> **Directions for this task**: When copying the data below, keep only the lines from the one with "た例を提示し、その理由を説明してくれます。また、" through the one with "ложению под воздействием микроорганизмов.", word for word, and skip the pictures.

══════════════════════════════

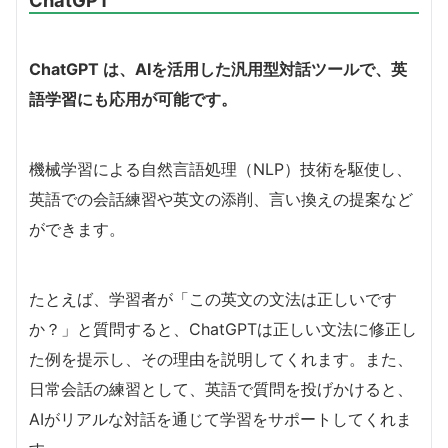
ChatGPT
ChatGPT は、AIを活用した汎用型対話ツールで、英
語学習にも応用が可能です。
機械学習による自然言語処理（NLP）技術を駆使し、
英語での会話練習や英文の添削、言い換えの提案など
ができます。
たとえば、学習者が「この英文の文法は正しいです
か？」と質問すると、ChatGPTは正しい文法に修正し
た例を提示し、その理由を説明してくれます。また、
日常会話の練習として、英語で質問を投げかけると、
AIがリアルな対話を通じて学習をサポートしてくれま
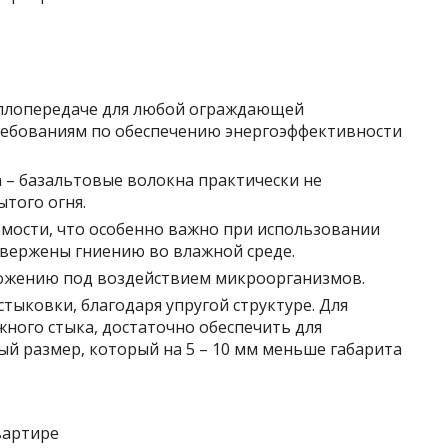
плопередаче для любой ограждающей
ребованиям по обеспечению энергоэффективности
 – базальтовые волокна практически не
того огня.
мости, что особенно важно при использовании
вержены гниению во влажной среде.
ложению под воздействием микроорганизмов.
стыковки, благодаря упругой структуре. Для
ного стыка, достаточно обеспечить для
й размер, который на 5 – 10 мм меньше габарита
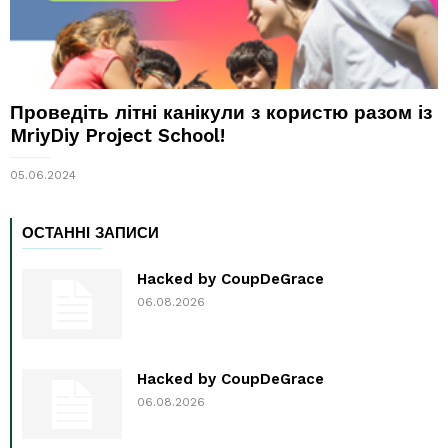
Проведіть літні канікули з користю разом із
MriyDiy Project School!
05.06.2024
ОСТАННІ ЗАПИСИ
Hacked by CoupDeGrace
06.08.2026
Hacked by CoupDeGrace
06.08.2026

══════════════════════════════

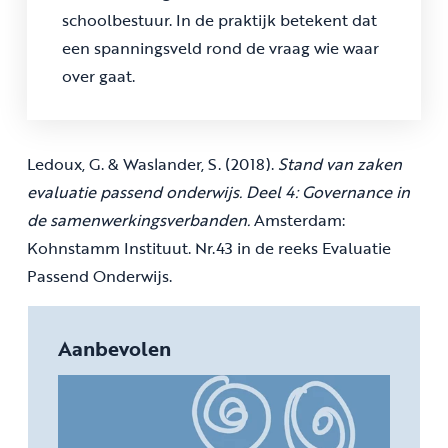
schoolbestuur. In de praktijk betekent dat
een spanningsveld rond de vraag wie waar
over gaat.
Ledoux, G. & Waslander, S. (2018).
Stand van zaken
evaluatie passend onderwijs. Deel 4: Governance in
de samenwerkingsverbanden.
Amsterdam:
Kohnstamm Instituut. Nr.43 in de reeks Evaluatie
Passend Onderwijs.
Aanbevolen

══════════════════════════════

> **Result of this task**:
た例を提示し、その理由を説明してくれます。また、
日常会話の練習として、英語で質問を投げかけると、
AIがリアルな対話を通じて学習をサポートしてくれま
плопередаче для любой ограждающей
ребованиям по обеспечению энергоэффективности
 – базальтовые волокна практически не
того огня.
мости, что особенно важно при использовании
вержены гниению во влажной среде.
ложению под воздействием микроорганизмов.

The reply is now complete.